__WORK ORDER__. Within the listing that follows, reproduce exactly the lines starting at the line with "Frontiers in Materials |" and ending at the line with "FIGURE 6 | FlgZ", inclusive, and only those. Pictures are dropped.

__INFORMATION SHOWN__.
******

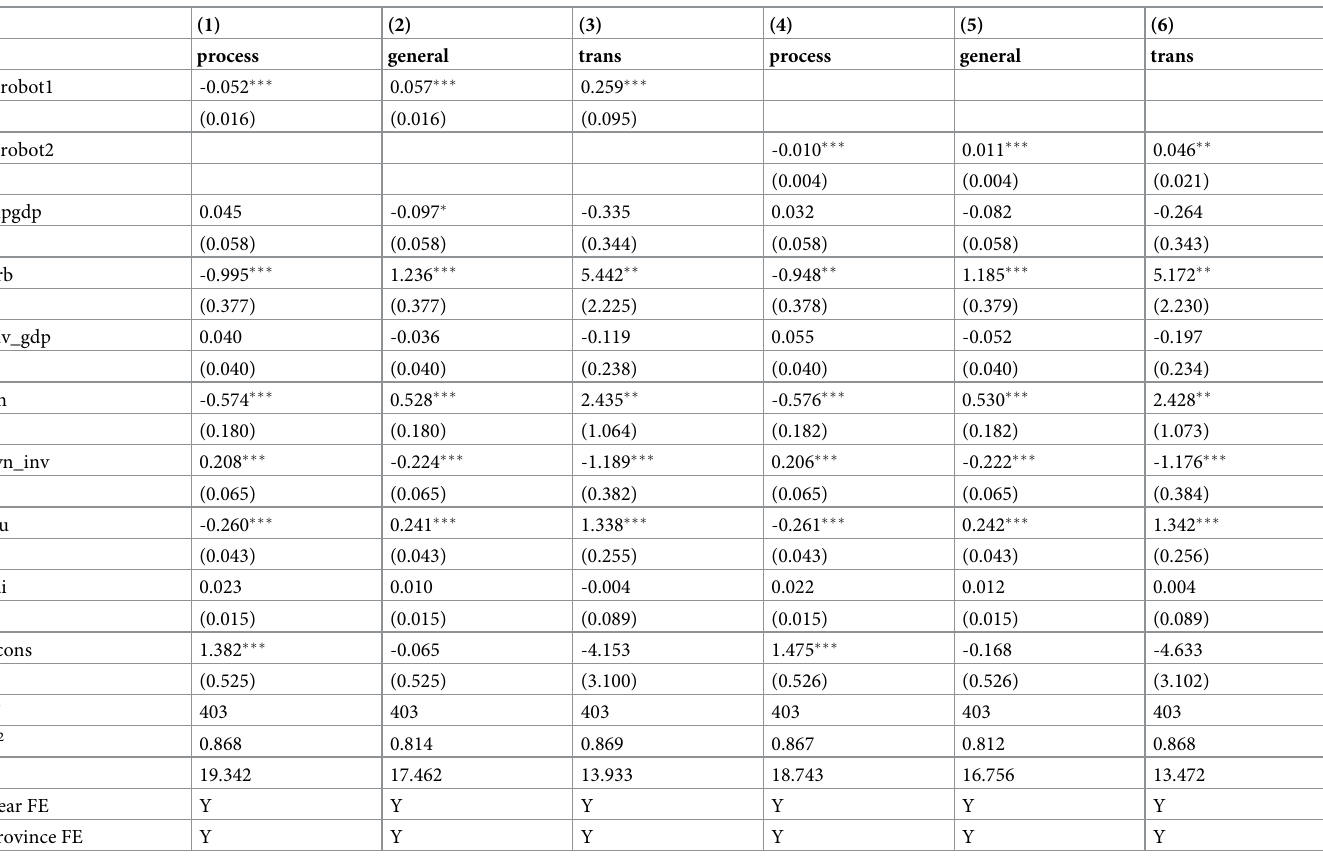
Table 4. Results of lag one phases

******

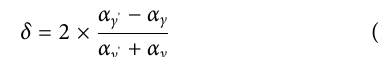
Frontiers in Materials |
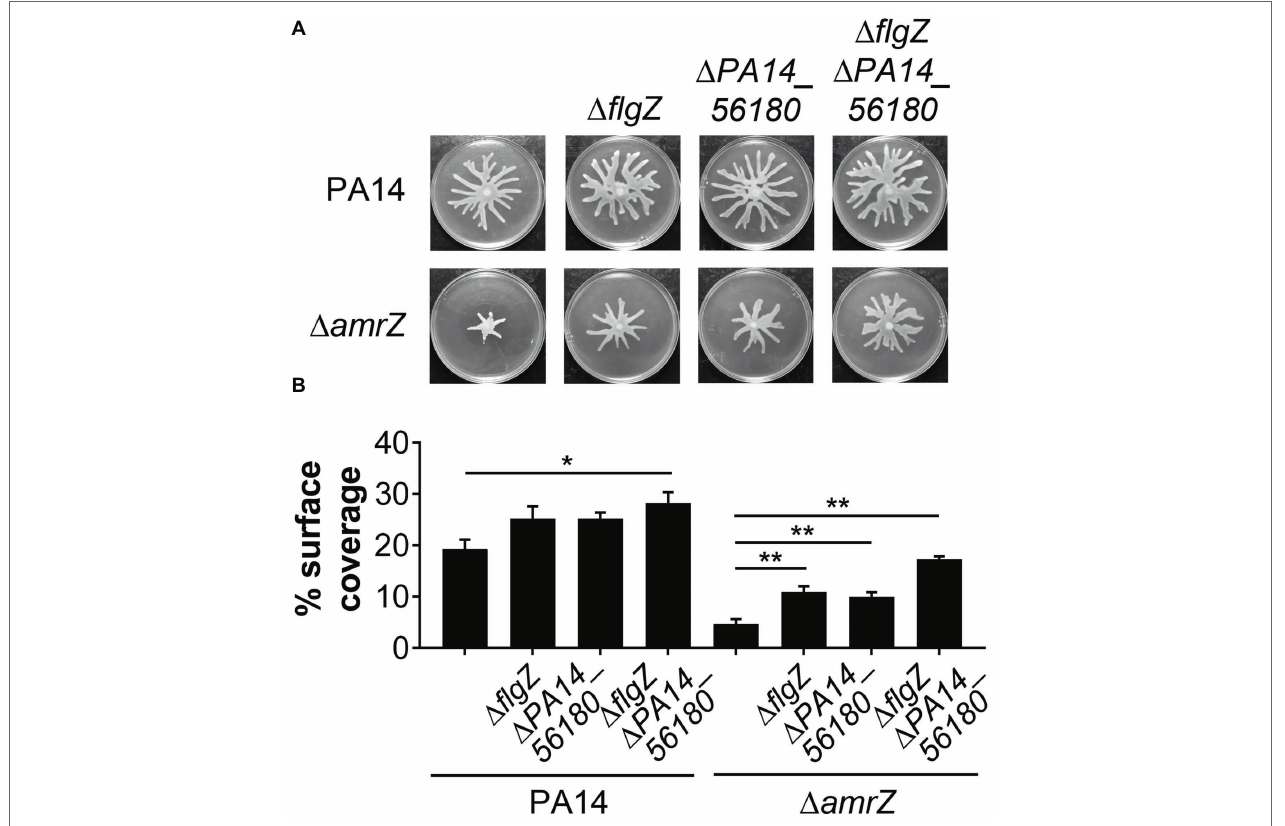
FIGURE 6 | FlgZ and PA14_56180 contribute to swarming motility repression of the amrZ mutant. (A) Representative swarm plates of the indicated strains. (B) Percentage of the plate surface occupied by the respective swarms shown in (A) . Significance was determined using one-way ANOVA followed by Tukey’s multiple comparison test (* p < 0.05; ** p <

******

__TASK RESPONSE__.
Frontiers in Materials |
FIGURE 6 | FlgZ and PA14_56180 contribute to swarming motility repression of the amrZ mutant. (A) Representative swarm plates of the indicated strains. (B) Percentage of the plate surface occupied by the respective swarms shown in (A) . Significance was determined using one-way ANOVA followed by Tukey’s multiple comparison test (* p < 0.05; ** p <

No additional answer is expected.